The idea for an outdoor courtyard theatre was always predicated upon introducing Shakespeare for performance. What else logically would you present outside, under the stars, BUT Shakespeare? Mrs. Lehman had never adapted a Shakespearean play for production, but that seemed all the more reason to try it, especially if the school was going to have a new outdoor theatre to show it in.
Once the construction of an outdoor theatre became a certainty, Mrs. Lehman began planning for the inaugural production. She chose A Midsummer Night’s Dream, perhaps the most beloved of Shakespeare’s plays.
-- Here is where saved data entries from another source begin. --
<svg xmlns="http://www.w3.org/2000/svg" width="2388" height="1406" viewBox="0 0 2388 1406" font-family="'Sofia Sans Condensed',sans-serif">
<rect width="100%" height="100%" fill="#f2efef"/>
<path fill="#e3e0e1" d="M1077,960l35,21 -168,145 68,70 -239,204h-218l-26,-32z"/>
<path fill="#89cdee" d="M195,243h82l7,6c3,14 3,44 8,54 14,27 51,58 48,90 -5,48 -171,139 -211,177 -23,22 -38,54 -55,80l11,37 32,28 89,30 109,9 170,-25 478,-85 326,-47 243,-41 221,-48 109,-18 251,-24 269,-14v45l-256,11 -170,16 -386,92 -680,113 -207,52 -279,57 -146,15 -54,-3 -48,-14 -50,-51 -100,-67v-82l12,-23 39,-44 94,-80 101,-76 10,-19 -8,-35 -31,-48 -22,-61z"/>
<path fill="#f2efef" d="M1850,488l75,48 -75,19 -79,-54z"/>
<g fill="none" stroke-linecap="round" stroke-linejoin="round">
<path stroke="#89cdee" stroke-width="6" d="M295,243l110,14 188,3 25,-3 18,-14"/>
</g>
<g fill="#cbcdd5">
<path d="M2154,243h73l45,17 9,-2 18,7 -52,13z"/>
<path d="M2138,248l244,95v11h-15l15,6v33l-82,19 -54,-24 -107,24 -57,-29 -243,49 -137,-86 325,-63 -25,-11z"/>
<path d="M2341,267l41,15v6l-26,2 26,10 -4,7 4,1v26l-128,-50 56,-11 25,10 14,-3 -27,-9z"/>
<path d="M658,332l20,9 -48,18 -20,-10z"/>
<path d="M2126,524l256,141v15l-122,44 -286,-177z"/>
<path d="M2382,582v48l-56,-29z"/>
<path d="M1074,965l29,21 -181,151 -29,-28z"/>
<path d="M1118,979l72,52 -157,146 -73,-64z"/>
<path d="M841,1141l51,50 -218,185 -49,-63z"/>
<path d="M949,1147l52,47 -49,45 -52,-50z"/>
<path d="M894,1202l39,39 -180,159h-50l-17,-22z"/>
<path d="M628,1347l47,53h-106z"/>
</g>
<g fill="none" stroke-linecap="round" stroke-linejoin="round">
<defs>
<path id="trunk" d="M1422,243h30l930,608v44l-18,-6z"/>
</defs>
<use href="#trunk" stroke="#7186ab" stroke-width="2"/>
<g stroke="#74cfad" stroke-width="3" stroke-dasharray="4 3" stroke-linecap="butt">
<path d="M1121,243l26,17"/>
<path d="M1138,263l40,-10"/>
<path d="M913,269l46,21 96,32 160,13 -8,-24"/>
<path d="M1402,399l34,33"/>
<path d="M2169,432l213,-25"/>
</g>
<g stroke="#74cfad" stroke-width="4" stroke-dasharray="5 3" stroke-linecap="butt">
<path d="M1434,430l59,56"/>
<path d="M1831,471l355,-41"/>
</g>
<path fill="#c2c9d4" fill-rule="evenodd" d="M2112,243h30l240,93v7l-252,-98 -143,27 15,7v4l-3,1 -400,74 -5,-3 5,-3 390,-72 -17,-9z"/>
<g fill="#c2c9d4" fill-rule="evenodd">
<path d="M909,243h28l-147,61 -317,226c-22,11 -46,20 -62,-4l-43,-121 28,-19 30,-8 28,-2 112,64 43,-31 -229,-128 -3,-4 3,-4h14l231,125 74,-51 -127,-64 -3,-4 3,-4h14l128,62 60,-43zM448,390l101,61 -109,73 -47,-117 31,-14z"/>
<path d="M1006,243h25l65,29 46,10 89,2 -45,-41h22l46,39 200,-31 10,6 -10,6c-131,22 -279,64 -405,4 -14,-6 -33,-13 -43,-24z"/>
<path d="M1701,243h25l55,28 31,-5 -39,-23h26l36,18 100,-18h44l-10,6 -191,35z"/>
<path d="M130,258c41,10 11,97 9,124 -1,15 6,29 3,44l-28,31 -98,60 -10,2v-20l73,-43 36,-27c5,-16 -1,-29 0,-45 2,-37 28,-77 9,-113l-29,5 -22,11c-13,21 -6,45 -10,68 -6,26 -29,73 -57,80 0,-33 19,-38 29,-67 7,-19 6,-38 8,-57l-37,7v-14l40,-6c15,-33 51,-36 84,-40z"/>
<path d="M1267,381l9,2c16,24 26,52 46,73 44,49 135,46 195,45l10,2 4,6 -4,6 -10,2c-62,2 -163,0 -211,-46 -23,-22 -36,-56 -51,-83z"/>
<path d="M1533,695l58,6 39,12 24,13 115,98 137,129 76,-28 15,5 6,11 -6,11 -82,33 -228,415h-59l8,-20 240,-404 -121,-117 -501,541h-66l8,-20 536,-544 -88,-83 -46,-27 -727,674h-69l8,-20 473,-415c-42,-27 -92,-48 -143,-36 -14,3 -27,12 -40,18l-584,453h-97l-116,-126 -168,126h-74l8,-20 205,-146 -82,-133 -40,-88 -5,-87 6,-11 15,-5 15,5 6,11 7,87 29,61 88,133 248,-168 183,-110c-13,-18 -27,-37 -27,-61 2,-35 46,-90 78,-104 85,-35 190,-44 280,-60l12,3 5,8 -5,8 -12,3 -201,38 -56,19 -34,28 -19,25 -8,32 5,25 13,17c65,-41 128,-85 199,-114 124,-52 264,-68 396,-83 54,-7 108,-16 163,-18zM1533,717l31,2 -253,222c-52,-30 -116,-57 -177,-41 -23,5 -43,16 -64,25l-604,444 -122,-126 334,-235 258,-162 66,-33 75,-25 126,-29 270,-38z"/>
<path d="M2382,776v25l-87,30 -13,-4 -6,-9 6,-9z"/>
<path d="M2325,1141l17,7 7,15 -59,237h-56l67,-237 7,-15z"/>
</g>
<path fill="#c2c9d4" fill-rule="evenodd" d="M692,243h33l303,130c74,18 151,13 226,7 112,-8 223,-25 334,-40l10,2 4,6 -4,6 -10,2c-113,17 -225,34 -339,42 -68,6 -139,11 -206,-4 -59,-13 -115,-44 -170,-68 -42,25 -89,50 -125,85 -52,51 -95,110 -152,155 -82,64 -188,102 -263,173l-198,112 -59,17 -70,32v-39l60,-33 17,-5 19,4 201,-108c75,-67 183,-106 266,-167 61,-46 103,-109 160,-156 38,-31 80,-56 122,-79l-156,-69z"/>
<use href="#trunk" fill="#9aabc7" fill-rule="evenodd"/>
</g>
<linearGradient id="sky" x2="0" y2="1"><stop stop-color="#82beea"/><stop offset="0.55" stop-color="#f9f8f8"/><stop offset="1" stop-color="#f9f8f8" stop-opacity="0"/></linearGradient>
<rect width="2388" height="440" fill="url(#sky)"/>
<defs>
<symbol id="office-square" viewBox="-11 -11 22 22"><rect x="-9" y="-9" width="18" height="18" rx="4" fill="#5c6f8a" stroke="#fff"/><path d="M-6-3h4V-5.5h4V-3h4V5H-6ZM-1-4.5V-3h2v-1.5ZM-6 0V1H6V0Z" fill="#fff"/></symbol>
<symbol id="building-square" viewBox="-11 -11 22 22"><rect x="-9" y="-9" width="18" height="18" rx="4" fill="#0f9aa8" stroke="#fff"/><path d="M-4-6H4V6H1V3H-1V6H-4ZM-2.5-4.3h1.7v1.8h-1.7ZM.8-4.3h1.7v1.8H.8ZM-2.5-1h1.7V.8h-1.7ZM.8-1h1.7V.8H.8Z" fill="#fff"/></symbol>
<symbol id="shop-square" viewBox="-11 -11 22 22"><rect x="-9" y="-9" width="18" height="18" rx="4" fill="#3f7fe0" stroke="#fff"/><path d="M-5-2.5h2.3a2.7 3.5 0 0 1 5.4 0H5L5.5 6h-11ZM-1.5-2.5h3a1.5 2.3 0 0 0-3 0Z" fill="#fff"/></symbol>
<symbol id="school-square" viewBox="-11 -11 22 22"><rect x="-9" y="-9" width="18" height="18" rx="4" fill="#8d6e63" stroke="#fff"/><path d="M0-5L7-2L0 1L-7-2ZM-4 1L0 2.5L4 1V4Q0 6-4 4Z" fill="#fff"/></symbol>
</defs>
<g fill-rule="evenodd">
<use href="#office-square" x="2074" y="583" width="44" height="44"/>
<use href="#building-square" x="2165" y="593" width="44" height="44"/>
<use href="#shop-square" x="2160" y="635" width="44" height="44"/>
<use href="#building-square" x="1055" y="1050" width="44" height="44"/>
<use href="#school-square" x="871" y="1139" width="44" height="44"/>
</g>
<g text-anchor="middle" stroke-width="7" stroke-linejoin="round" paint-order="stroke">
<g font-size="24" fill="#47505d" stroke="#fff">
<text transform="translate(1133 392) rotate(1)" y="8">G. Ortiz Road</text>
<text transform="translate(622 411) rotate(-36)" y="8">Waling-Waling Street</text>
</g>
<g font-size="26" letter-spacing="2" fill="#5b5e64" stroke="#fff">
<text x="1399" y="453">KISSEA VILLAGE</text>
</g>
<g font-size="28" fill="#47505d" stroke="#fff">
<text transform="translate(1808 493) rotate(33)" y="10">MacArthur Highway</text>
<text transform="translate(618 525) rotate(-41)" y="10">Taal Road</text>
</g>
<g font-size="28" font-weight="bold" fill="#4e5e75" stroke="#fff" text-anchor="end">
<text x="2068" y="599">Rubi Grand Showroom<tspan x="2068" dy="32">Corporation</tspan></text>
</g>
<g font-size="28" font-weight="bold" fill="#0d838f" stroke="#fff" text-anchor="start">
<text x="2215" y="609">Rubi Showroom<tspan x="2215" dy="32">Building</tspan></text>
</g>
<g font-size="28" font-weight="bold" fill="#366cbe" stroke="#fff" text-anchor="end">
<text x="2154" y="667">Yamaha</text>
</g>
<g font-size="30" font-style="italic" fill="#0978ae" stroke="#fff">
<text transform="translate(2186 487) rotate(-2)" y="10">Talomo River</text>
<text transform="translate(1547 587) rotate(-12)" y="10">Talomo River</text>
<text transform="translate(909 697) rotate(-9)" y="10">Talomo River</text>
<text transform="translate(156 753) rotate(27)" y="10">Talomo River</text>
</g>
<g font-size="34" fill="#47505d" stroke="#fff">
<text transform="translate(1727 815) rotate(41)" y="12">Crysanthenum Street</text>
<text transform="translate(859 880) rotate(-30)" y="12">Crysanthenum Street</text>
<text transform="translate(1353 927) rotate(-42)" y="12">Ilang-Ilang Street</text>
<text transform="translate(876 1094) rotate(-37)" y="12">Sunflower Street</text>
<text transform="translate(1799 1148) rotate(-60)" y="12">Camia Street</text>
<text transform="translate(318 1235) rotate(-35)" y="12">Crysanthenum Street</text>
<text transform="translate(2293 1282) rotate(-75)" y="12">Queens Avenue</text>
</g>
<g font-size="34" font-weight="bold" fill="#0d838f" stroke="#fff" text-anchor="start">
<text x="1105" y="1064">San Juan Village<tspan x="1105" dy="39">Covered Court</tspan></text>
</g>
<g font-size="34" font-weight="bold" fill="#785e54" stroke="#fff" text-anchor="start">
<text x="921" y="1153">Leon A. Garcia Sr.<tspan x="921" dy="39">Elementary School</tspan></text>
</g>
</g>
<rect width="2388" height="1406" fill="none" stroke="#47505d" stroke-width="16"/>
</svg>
Its broad appeal, familiarity, romance and lively plot turns were light-heartedly appropriate for Spring.
A Midsummer Night’s Dream kicked off a new tradition for Stephen Decatur High School theatre: Shakespeare Under the Stars each May. Each Spring, students could expect to perform in a play by William Shakespeare, on an outdoor stage, weather permitting. Adaptations would be designed to make Shakespeare’s work more accessible to students and to audiences. Some of the traditions of Elizabethan theatre would be retained, such as flying a flag (white for comedy, black for tragedy, red for history) and the announcement of the play by tapping a staff on the stage floor three times and calling out the title before the play began. The earliest productions of Shakespeare in the outdoor theatre featured sumptuous post-show banquets catered by Phil Cropper.
Performance work was always a challenge as the language of Shakespeare’s plays makes them difficult for modern day students to interpret and understand. What was most gratifying to Mrs. Lehman was students expressing that they had never understood Shakespeare until her class, when they were learning to perform it for an audience. Many students even said they specifically signed up for the class so they could perform in a Shakespearean play.
One of the most fun elements for Mrs. Lehman was costuming these productions. While many were period-specific, others were modernized, such as the costumes for Julius Caesar modeled on The Matrix movies. Through the years, many beautiful Elizabethan costumes were acquired and used over and over again.
Through her years at Decatur, the following Shakespearean plays were produced: A Midsummer Night’s Dream, Much Ado About Nothing, All’s Well That Ends Well, The Tempest, The Merchant of Venice, As You Like It, Twelfth Night, The Comedy of Errors, Love’s Labour’s Lost, The Merry Wives of Windsor, The Taming of the Shrew, The Two Gentlemen of Verona, The Winter’s Tale, Julius Caesar, Measure for Measure, and S: Shakespeare’s Sonnets, Songs, and Soliloquies. A Midsummer Night’s Dream was reprised on the 10th Anniversary of the inception of the outdoor theatre and the 20th, which coincided with Mrs. Lehman’s retirement in 2015. It was the final performance she directed with students at Stephen Decatur High School.
Many of these productions were augmented by music which Mr. Rick Chapman, music teacher at Ocean City Elementary School, graciously arranged, taught, and played for the performances. For “S,” he wrote a song celebrating “the Bard,” but also poking a bit of good-natured fun at how reverentially we approach Shakespeare.
Through the years, many students passed through Mrs. Lehman’s theatre program, gracing the stage in productions of Shakespeare. Many gave stand-out performances in what is always difficult material to perform: Alex Lewis as Julius Caesar, Camas Moore as Shylock, Tom Cappelli as Prospero, Jason Hamilton and Travis Hudson as the Two Gentlemen of Verona, AJ Long and Matt Matrona in A Comedy of Errors, Hannah Lewis and Lindsay Britt in All’s Well That Ends Well, Andrea Matrona as Brutus’ wife, Kim Rossi and Clarke Bliss in The Merry Wives of Windsor, and so many more. Seared into audiences’ memories will be Michael Matrona‘s performance as Bottom in Mrs. Lehman’s final show. Michael played both the longest and most hilarious death scene in the history of performances of the “play within a play” in A Midsummer Night’s Dream.
Through the years, Mrs. Lehman’s adaptations grew better and better. They took on a magical quality as they brought some of world literature’s greatest stories to life in the Gladys C. Burbage Courtyard Theatre at Stephen Decatur High School.